A. When the X-Ray beam passes through the mouth, more X-Rays are absorbed by denser parts of the oral cavity  (teeth and bone ) than by softer tissues (gums and cheeks) before striking the film.  This will create an accurate image of the teeth and the surrounding areas after the film has been developped.

Q. How often should X-Rays be taken?
A. Whenever needed.  A thoroughful examination of a tooth (or teeth) always mandates good X-Rays of the said tooth or teeth.
In normal conditions, a set of full mouth dental X-Rays ia recommended every year to monitor changes that may occur during that time.

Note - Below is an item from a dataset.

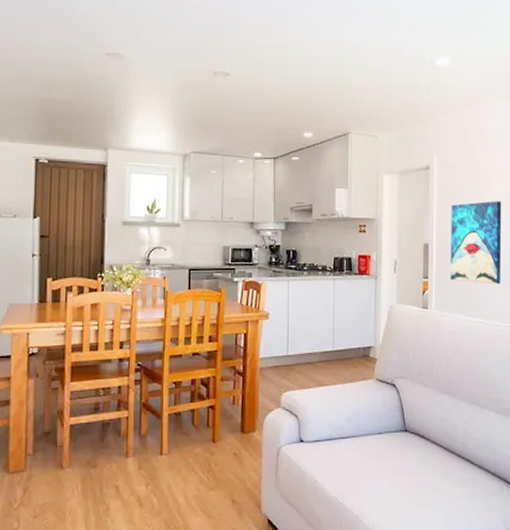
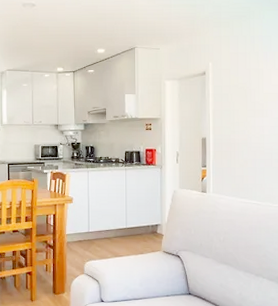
wall art: present [450,201,502,285] -> none [225,99,271,171]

Q. What are he benefits of a dental X-Ray examination?
A. Many diseases of the teeth and surrounding areas cannot be seen by the dentist with naked eyes.  An X-Ray photograph may reveal:
-Small areas of decay between the teeth
-Infections in the bone
-Abnormalities of the teeth and the surrounding areas
-Some types of tumors
Finding and treating dental problems at an early stage can save time. money and unnecessary discomfort.  If you have a hidden tumor, X-ray radiographs may even save your life.

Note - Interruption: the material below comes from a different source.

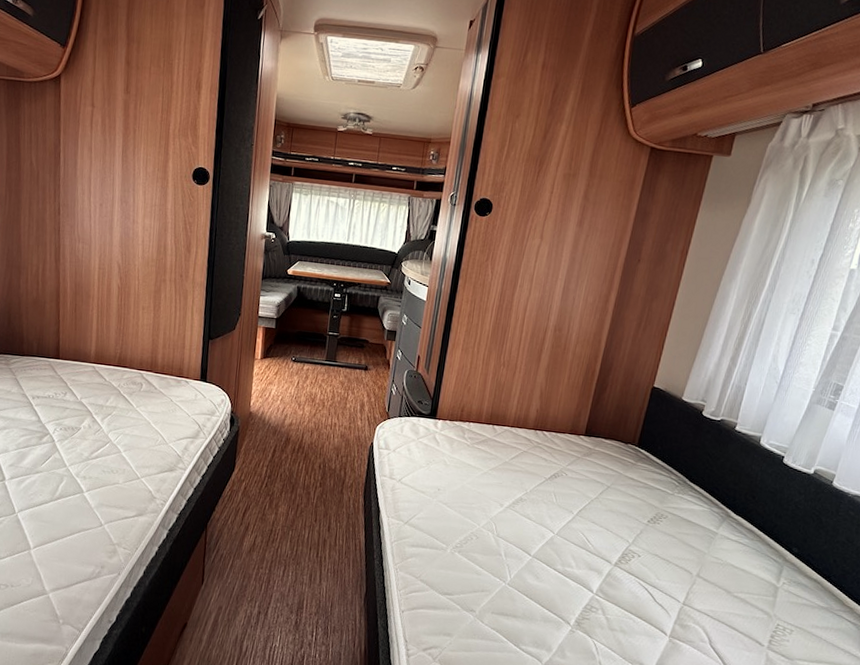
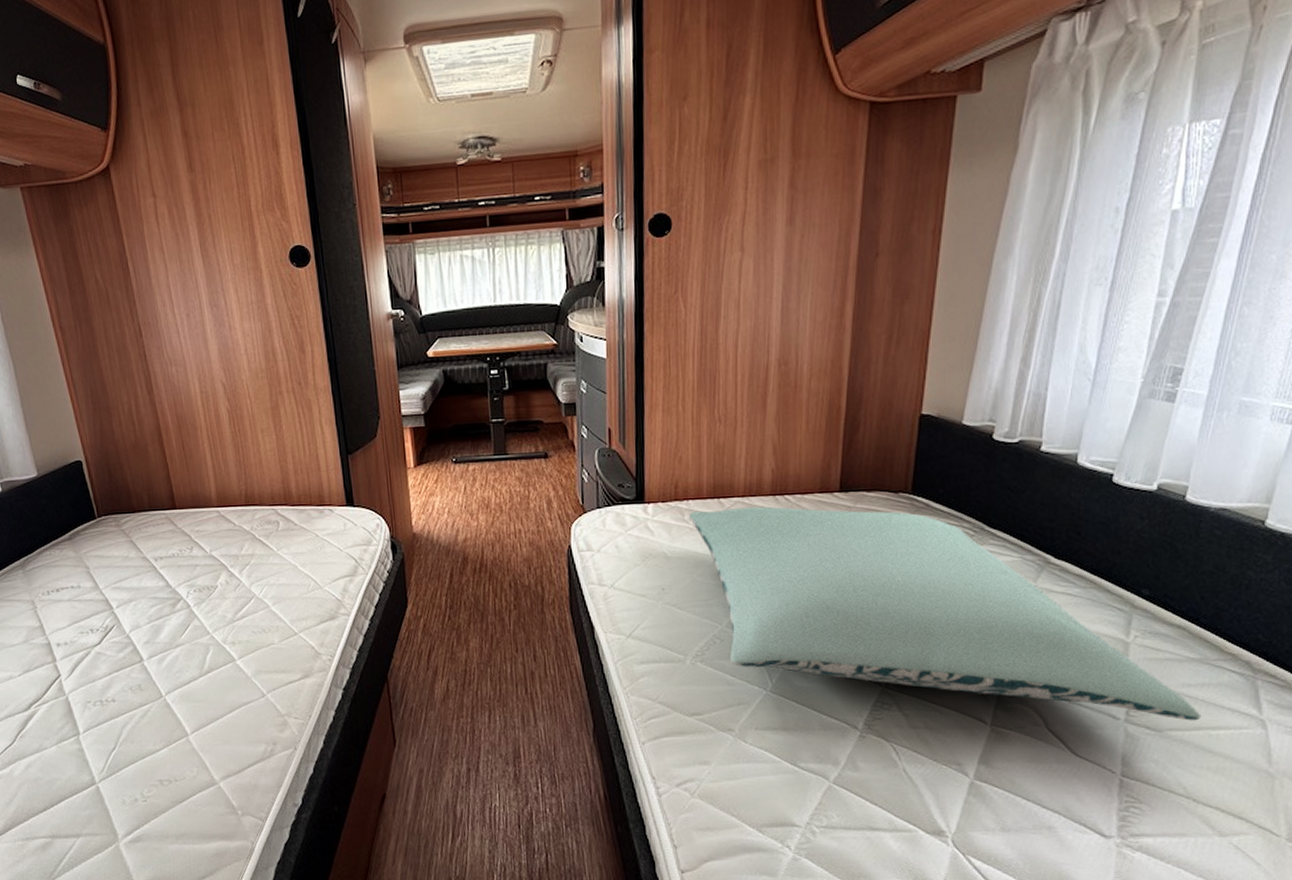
pillow: none [468,432,823,656] -> present [689,506,1202,721]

Q. Is dental X-Rays dangerous?
A. The risk of radiation exposure in dentistry is very minimal compared to its benefits.
We are exposed every day to radiation from various sources, including outer space, minerals in the soil, household appliances and environment pollution.  Some numbers to think about:

Dental radiographs:
-Bitewings (4 films)                                                         0.038 mSV
-Full mouth series (18 films)                                          0.150 mSV

Medical radiographs:
-Lower GI series                                                              4.060 mSV
-Upper GI series                                                              2.440 mSV
-Chest                                                                               0.510 mSV

Radiation from outer space in Denver, CO per year   0.510 mSV
Radiation in the US from natural sources per year      3.000 mSV

Q. Can pregnant women have X-rays taken?
A. The consensus opinion for dental X-Ray exposure in pregnant patients is that if dental treatment is to be provided during pregnancy, then radiographs required for that treatment are justified.  If treatment is to be deferred until after delivery, then radiographs should also be deferred.
There is no set limit for diagnostic radiation exposure of any patient.  This includes dental radiation exposure and pregnant patients.  It would be unreasonable to cause an important diagnostic to be  missed because of some arbitrary limit on radiadtion exposure.  On the other hand, it would be unreasonable too if unnecessary X-Rays are taken with no regards of the patient's medical conditions.